WHAT YOU HAVE TO DO.
Your task is to copy each line of the material below that includes "footprints".

SOURCE DATA.
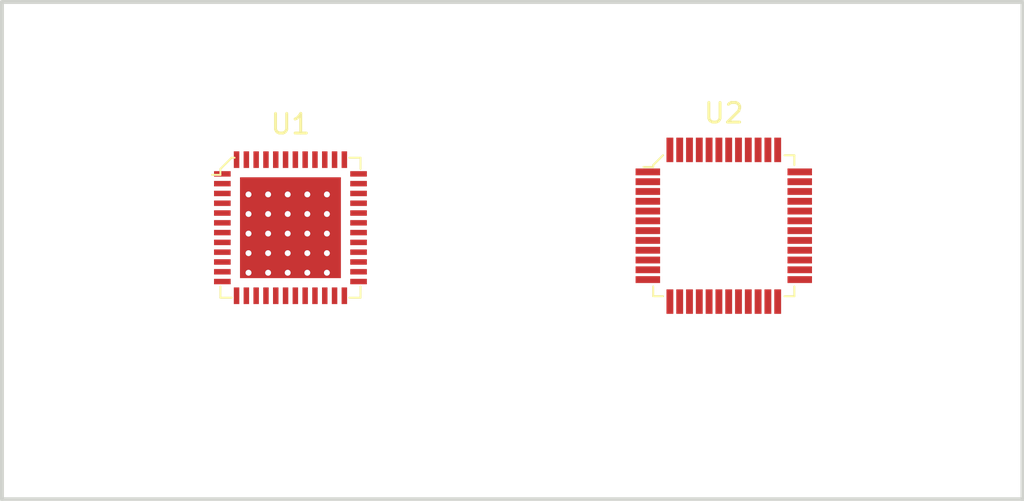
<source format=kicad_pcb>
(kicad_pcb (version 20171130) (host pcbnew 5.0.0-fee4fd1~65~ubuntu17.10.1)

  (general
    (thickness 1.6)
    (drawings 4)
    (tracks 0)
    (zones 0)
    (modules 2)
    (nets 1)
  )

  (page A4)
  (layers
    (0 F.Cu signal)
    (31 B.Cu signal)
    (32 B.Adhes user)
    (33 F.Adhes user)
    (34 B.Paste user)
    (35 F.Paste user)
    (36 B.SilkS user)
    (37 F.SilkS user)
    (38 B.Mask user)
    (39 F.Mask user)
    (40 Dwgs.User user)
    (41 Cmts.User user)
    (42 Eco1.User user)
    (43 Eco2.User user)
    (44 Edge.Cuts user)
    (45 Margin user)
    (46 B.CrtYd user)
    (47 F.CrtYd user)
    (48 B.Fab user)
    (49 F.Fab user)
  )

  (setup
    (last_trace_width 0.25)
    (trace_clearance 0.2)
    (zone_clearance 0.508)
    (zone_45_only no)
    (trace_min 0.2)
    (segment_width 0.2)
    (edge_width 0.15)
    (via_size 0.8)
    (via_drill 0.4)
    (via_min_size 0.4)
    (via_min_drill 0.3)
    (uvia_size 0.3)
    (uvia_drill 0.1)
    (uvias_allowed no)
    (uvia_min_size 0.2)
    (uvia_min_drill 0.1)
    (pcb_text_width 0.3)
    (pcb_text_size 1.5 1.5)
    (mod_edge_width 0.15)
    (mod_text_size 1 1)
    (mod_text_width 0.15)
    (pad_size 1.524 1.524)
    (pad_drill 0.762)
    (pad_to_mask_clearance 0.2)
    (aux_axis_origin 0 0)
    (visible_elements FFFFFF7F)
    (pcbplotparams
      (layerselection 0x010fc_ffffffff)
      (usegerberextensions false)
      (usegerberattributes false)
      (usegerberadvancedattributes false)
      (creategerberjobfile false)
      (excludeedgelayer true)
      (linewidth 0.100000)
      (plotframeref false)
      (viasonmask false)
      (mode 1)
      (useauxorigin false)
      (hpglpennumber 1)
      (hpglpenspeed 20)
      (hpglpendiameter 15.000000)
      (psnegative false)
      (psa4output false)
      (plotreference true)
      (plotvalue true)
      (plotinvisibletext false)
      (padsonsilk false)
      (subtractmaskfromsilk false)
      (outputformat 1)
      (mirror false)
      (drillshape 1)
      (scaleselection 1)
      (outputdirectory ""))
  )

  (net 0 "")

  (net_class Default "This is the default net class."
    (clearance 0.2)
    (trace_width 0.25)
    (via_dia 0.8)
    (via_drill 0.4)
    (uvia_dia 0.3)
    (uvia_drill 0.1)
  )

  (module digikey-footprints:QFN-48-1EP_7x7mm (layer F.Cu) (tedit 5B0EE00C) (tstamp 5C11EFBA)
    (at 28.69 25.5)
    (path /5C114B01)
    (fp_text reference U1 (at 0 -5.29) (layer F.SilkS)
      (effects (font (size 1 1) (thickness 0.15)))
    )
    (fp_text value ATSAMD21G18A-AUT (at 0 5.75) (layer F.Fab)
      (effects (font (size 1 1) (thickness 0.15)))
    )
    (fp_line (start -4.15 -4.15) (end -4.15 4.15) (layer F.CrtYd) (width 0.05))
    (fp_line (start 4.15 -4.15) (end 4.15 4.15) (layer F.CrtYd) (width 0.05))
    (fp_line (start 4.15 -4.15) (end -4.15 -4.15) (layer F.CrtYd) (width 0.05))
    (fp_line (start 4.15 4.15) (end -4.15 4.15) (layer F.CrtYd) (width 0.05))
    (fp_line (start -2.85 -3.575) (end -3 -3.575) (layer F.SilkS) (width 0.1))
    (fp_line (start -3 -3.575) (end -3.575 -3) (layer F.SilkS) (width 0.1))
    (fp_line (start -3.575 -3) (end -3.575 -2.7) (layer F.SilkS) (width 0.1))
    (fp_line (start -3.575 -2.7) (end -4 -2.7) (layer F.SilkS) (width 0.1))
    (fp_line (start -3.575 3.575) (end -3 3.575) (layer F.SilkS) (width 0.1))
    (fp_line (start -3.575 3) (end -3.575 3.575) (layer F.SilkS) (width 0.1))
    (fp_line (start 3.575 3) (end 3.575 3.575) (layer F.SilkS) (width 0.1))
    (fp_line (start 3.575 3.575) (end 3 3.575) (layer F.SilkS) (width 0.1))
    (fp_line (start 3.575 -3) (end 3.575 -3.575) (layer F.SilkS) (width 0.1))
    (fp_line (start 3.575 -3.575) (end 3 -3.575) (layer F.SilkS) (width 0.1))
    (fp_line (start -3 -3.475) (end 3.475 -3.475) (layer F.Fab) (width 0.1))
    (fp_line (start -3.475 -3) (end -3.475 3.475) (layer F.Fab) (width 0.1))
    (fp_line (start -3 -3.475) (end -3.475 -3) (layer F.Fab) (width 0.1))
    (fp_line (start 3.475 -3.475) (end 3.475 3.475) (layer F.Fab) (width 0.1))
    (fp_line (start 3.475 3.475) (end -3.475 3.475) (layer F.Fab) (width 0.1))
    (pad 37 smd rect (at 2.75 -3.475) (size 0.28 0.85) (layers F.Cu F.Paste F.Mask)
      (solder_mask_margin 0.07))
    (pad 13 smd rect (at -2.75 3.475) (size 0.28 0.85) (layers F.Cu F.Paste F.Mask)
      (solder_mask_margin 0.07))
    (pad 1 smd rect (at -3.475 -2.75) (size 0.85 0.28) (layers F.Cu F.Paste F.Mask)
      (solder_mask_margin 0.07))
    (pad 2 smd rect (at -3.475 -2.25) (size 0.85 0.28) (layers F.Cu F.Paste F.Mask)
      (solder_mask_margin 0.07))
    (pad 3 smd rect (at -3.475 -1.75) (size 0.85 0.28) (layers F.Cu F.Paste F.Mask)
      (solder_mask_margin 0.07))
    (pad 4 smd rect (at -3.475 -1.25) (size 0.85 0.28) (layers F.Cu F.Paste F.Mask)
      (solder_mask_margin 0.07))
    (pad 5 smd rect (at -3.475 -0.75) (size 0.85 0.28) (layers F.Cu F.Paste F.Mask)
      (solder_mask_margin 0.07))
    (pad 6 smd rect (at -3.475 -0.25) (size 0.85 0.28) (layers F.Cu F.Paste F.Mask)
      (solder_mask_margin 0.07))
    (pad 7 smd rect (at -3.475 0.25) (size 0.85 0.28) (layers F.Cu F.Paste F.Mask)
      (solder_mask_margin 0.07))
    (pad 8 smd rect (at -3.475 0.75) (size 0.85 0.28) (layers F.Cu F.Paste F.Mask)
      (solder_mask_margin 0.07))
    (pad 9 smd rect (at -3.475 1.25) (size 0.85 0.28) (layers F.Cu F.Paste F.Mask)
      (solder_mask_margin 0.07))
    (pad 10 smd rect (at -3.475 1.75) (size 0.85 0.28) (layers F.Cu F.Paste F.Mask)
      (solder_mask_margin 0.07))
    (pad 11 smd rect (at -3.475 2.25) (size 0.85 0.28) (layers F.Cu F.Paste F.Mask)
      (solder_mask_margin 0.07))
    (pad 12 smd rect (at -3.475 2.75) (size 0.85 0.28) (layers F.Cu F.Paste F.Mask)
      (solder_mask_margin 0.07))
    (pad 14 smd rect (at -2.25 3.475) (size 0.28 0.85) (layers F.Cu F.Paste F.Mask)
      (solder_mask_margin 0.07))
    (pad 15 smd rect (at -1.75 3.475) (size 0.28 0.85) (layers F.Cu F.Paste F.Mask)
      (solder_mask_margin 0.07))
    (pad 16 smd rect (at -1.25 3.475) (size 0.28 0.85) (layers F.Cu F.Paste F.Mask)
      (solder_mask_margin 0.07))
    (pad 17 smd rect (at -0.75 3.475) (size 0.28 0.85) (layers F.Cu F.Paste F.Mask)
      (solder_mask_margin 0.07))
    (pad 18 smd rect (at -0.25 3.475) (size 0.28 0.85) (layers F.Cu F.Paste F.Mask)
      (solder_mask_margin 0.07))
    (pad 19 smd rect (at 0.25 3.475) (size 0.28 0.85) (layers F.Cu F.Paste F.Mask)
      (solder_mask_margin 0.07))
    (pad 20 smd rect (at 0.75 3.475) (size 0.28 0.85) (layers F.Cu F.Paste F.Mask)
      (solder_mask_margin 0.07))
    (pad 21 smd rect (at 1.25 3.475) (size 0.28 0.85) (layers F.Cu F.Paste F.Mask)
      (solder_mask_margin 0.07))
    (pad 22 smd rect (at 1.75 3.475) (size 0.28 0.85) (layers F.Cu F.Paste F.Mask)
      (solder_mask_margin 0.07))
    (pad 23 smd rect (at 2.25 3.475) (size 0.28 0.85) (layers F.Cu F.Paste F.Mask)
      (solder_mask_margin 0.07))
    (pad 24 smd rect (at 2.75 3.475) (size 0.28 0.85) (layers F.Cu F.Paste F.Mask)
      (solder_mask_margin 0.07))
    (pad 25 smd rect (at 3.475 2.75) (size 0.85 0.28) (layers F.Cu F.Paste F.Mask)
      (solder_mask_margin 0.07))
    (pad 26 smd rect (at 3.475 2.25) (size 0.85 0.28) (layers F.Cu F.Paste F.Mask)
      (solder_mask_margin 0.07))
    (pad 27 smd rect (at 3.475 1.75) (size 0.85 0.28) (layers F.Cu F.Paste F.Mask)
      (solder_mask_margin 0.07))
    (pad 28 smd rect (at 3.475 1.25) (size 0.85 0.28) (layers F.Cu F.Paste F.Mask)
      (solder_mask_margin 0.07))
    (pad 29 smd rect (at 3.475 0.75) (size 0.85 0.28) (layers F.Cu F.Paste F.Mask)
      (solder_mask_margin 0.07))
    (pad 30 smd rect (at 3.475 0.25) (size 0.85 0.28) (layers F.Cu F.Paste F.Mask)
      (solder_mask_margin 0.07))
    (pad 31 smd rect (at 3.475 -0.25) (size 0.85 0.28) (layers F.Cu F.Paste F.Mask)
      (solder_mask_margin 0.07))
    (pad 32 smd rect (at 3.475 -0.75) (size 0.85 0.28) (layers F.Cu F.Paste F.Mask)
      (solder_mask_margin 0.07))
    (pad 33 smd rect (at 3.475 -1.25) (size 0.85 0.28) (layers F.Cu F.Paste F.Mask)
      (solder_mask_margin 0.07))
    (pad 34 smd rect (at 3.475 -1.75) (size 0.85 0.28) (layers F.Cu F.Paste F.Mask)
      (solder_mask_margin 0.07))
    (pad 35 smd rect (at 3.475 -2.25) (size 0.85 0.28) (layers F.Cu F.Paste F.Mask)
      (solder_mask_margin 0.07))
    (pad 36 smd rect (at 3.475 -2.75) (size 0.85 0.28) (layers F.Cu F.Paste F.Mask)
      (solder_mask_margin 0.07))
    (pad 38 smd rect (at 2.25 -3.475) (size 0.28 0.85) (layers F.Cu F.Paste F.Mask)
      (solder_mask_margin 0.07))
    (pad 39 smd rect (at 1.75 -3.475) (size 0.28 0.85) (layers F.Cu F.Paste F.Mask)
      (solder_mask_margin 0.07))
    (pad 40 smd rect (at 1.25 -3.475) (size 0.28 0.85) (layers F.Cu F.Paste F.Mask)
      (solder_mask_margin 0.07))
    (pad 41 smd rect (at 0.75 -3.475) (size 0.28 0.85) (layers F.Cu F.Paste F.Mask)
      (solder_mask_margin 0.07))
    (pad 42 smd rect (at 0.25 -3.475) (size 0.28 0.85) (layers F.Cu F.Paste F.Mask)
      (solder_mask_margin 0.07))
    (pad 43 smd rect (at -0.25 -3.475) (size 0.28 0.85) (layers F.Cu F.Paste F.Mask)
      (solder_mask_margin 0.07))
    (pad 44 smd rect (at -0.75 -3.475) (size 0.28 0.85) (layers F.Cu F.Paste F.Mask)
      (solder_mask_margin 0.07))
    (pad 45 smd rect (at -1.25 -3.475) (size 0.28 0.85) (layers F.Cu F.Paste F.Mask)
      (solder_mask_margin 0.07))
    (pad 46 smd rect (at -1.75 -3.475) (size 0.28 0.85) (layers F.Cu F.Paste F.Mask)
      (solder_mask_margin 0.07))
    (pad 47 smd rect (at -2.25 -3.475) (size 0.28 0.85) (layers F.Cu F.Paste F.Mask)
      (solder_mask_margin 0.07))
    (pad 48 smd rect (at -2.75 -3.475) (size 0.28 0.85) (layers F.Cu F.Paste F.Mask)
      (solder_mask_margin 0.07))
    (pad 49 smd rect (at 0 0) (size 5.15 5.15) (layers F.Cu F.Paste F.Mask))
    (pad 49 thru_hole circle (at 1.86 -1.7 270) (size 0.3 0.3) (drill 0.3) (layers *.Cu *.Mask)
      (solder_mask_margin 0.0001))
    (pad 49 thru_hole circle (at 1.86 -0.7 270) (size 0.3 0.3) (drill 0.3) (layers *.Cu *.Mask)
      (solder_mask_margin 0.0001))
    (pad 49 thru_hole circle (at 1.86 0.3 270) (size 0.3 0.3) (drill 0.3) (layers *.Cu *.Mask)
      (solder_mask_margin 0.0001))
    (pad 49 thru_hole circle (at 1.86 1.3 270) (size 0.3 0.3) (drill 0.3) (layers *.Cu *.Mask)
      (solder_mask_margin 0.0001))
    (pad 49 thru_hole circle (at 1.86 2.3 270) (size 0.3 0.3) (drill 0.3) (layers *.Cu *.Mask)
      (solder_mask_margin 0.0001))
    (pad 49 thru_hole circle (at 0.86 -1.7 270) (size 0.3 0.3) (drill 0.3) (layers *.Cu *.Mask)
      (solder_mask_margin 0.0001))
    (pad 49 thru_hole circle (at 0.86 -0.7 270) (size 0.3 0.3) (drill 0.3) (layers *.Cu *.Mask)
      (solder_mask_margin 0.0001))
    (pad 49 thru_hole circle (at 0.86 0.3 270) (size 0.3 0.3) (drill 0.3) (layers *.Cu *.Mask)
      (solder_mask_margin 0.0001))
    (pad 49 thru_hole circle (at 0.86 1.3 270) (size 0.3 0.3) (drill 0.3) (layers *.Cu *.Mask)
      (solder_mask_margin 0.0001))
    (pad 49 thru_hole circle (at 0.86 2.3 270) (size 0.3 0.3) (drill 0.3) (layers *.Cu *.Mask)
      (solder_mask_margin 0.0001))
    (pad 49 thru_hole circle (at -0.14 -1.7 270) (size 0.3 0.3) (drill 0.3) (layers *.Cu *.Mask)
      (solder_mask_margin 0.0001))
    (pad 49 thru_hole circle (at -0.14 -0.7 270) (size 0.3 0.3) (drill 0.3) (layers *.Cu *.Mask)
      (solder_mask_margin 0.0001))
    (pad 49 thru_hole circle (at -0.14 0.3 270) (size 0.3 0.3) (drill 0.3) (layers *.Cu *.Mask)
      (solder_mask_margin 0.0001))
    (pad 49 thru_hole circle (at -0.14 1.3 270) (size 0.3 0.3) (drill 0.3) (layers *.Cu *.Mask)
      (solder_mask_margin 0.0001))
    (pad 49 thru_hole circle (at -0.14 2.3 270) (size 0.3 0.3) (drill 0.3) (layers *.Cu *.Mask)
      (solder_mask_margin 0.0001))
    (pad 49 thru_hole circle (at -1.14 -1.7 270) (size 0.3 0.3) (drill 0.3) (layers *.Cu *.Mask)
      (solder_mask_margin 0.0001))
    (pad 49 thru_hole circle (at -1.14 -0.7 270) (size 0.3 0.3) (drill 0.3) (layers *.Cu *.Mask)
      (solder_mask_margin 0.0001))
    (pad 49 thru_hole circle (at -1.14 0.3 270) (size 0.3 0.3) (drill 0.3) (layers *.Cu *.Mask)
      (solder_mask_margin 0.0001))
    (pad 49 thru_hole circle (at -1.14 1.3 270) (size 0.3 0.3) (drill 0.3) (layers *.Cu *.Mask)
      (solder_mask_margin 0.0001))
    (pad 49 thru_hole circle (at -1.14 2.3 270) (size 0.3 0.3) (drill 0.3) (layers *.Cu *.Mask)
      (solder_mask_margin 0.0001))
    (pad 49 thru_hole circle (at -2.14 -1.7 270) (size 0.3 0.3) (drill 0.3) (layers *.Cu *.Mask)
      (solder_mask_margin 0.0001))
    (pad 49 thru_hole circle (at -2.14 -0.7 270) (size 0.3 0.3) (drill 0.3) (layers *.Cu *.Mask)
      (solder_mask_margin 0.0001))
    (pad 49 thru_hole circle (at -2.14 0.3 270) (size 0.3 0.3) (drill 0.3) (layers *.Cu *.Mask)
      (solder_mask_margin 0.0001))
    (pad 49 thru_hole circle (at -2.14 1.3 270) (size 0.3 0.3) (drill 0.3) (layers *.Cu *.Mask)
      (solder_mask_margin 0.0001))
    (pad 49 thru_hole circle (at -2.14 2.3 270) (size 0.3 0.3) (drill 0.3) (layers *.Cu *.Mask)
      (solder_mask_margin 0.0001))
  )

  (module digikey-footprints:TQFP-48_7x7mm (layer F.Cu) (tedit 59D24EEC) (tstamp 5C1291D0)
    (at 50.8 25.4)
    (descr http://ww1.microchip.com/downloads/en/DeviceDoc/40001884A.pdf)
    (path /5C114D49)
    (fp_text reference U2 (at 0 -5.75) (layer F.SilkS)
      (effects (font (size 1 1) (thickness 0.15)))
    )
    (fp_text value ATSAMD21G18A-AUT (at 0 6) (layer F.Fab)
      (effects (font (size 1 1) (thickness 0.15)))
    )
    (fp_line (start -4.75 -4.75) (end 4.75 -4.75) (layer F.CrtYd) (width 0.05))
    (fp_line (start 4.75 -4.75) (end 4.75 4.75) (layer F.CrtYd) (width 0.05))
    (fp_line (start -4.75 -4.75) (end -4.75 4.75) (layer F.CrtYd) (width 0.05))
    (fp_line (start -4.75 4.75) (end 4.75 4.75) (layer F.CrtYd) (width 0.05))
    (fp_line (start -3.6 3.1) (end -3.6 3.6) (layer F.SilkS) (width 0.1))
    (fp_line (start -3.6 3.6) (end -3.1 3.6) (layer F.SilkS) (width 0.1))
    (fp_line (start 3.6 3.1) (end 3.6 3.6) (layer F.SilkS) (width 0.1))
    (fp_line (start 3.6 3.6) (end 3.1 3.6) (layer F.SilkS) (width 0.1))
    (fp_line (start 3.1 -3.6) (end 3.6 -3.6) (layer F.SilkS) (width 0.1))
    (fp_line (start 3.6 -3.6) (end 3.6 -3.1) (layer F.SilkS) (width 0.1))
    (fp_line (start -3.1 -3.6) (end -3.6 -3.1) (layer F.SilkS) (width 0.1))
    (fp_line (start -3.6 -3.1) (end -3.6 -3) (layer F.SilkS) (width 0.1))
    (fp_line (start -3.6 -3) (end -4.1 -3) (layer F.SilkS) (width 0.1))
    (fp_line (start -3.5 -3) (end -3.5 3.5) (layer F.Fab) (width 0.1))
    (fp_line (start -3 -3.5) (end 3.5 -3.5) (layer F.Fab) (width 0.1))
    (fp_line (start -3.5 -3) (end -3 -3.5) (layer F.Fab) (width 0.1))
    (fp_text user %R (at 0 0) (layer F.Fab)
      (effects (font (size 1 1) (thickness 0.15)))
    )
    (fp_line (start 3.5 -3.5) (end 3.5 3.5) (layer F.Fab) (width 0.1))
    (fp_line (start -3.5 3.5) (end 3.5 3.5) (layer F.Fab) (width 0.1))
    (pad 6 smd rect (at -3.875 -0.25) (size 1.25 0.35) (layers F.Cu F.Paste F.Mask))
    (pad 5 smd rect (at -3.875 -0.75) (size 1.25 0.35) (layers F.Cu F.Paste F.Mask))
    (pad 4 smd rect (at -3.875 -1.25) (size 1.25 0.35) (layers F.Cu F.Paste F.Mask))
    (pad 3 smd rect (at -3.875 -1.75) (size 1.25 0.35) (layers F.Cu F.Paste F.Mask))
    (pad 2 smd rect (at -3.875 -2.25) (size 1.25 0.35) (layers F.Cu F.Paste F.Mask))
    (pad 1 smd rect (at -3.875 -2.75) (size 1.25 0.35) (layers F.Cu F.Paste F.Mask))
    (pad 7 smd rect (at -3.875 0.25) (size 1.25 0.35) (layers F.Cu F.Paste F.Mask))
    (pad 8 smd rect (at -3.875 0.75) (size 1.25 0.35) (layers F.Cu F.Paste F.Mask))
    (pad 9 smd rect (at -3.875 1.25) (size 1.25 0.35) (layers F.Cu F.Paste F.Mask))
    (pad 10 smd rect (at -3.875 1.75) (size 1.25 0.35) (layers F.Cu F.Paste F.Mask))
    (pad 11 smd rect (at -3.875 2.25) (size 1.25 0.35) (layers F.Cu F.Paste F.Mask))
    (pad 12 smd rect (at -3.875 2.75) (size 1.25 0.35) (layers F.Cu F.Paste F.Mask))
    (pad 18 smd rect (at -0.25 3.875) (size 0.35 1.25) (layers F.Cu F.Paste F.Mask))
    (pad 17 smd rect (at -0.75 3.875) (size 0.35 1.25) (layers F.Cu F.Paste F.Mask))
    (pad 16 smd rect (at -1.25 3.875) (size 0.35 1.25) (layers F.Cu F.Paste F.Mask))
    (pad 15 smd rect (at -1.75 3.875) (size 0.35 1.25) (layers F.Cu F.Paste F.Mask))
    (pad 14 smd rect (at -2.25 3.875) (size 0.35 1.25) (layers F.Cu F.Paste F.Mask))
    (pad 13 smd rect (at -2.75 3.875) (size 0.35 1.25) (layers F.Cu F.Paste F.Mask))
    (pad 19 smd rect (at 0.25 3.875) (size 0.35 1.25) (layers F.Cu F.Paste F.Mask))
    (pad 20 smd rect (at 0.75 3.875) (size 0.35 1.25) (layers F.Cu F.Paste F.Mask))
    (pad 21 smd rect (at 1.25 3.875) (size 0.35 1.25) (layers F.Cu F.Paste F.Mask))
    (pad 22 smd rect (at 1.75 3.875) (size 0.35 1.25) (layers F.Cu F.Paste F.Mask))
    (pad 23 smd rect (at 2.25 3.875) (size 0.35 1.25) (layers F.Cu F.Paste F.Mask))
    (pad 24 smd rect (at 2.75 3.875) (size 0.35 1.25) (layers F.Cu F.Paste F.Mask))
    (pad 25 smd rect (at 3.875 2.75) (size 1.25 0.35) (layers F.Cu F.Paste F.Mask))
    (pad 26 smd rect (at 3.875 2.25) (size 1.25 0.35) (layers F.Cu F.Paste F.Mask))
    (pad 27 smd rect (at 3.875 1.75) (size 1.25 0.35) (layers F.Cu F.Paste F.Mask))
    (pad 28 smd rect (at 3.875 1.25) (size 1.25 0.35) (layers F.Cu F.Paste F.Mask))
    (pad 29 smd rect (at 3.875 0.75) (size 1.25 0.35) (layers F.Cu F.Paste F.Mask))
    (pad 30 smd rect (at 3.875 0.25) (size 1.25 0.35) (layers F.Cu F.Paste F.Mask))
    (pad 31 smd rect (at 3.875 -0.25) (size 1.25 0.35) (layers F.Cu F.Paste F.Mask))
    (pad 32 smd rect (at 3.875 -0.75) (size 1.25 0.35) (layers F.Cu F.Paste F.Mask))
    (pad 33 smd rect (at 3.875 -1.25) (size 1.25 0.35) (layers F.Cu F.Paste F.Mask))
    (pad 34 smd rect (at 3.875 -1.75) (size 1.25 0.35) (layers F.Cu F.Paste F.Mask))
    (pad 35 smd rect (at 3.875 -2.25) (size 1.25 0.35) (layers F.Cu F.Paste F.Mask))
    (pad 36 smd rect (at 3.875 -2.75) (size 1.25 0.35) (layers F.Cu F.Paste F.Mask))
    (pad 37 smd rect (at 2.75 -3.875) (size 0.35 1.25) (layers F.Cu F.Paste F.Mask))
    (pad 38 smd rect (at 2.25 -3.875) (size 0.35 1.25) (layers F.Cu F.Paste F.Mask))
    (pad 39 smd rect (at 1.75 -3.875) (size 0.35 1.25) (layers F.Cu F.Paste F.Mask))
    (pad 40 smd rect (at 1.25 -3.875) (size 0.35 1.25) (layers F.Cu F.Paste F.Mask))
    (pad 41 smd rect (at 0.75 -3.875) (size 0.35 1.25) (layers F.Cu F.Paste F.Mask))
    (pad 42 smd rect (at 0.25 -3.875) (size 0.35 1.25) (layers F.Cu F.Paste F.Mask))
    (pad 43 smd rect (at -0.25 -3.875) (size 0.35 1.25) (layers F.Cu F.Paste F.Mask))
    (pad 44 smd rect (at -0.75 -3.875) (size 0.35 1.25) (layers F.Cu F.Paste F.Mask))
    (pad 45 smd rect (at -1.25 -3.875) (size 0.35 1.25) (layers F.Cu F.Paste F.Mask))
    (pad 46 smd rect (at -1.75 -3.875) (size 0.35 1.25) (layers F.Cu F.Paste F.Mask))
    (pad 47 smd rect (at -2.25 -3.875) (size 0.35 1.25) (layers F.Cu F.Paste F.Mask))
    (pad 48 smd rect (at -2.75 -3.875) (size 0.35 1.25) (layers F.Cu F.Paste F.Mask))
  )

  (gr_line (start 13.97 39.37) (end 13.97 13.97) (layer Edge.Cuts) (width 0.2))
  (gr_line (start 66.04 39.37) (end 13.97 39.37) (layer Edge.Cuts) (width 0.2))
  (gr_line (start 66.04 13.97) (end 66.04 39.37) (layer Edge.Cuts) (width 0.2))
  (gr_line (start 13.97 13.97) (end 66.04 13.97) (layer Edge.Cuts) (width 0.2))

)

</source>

RESPONSE TO THIS TASK.
  (module digikey-footprints:QFN-48-1EP_7x7mm (layer F.Cu) (tedit 5B0EE00C) (tstamp 5C11EFBA)
  (module digikey-footprints:TQFP-48_7x7mm (layer F.Cu) (tedit 59D24EEC) (tstamp 5C1291D0)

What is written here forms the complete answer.